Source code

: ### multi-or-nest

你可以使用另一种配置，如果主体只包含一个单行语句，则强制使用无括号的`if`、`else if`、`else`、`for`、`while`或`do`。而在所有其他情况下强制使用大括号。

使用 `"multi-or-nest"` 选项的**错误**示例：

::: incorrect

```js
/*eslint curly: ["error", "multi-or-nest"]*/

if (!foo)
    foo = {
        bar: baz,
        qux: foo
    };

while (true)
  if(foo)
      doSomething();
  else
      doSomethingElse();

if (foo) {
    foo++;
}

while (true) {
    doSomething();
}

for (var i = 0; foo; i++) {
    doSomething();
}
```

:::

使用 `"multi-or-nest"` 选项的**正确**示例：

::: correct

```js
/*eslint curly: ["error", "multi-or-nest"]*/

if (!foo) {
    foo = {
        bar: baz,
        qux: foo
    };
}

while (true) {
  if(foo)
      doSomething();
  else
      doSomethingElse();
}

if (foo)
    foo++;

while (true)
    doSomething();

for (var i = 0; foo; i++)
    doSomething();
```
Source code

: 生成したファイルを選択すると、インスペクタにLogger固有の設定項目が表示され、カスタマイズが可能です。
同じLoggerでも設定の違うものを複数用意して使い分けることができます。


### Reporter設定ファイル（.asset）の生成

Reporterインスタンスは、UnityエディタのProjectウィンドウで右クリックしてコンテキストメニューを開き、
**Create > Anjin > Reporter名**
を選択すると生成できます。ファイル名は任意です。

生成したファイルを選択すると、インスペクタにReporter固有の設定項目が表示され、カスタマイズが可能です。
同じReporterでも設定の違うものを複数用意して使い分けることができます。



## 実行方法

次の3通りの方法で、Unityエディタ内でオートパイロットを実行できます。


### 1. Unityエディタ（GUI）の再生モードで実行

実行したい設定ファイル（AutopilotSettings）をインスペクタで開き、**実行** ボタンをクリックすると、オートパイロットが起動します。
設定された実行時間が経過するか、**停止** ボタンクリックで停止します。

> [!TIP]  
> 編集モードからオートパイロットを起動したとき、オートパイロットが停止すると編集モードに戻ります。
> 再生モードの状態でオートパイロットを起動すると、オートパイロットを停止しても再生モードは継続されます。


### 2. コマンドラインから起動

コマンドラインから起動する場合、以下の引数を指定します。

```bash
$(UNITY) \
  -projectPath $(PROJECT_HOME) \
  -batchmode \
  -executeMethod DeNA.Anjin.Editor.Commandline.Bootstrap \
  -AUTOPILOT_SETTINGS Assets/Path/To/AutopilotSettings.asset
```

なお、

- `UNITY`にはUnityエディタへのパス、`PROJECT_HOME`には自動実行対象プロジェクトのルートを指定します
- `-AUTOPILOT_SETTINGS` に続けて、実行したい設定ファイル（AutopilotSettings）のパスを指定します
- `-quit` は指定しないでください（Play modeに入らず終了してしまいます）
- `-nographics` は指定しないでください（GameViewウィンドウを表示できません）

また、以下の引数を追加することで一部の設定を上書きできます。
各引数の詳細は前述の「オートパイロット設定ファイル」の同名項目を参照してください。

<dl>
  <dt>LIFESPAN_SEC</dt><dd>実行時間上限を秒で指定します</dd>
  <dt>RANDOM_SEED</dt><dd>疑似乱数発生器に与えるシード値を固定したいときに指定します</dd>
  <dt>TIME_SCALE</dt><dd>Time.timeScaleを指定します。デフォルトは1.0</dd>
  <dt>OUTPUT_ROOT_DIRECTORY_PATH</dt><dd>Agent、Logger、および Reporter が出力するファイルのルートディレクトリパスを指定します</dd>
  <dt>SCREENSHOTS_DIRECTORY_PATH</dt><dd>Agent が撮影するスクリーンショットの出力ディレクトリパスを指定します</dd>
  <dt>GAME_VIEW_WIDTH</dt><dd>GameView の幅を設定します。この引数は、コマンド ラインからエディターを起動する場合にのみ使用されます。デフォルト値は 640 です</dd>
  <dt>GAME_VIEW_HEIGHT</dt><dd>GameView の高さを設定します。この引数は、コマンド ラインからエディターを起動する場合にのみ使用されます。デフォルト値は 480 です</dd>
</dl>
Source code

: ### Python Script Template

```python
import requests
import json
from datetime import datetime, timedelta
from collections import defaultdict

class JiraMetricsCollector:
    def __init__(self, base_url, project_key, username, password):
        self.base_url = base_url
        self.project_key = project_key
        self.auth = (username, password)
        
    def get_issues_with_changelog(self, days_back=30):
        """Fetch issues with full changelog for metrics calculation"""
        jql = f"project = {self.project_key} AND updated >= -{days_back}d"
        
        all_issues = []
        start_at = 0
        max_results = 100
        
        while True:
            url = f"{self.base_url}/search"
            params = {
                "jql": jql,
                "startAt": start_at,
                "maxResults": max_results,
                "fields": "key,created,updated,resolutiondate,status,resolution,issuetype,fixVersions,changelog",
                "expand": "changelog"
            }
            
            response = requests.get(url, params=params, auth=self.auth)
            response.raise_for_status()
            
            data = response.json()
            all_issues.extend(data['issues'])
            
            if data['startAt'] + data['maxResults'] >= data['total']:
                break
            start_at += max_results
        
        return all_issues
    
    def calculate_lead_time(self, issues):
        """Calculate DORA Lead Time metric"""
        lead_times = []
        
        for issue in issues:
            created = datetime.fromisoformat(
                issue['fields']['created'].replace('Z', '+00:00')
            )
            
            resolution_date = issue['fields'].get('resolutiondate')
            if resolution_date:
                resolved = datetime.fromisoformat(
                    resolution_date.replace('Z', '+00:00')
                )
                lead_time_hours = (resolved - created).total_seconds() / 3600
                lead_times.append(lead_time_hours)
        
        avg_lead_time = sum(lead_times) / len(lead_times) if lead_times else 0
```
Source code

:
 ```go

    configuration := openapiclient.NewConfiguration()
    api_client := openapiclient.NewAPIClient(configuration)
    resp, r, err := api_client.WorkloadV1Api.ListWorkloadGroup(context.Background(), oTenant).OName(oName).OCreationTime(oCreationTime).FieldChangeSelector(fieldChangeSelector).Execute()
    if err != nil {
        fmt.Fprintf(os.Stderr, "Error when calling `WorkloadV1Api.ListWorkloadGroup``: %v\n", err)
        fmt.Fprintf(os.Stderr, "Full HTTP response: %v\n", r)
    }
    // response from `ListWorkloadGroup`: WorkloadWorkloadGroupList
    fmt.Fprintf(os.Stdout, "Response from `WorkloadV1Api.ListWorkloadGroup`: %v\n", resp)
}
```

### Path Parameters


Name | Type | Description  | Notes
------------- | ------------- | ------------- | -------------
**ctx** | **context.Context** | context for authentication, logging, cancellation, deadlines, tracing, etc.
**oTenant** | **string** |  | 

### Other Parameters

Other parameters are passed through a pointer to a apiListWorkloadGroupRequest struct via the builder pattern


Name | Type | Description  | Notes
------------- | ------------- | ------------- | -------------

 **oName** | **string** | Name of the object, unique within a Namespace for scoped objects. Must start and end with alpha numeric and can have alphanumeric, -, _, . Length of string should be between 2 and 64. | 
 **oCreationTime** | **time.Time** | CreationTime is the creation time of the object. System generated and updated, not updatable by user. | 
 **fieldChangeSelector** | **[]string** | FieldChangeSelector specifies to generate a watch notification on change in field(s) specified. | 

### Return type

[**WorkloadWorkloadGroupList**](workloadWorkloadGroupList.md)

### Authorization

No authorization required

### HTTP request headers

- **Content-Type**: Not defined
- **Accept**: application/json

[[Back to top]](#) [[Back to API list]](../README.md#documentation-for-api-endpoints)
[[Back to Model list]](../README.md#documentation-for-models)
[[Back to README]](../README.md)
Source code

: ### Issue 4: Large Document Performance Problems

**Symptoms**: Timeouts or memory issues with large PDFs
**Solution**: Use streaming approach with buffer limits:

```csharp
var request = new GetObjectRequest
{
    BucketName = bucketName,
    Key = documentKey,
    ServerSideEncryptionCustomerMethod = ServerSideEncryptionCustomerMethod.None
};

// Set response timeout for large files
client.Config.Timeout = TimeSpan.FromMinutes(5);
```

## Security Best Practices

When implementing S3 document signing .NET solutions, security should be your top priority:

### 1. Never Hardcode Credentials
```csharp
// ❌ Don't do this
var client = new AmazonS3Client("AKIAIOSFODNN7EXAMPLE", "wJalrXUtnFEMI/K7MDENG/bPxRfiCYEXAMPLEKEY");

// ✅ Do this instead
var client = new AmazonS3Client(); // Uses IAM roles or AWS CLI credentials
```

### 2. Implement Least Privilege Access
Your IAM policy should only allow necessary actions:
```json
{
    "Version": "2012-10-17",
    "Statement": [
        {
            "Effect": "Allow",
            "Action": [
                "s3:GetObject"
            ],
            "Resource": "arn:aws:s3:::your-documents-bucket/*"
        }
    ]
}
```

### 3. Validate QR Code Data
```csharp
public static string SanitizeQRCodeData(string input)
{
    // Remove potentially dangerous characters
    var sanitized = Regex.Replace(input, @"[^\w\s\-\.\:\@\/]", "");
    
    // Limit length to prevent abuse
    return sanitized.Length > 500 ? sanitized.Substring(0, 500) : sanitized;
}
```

* _REQUIREMENT_
Copy out every line from the records that has the word "oCreationTime".

* _SOLUTION_
    resp, r, err := api_client.WorkloadV1Api.ListWorkloadGroup(context.Background(), oTenant).OName(oName).OCreationTime(oCreationTime).FieldChangeSelector(fieldChangeSelector).Execute()
 **oCreationTime** | **time.Time** | CreationTime is the creation time of the object. System generated and updated, not updatable by user. | 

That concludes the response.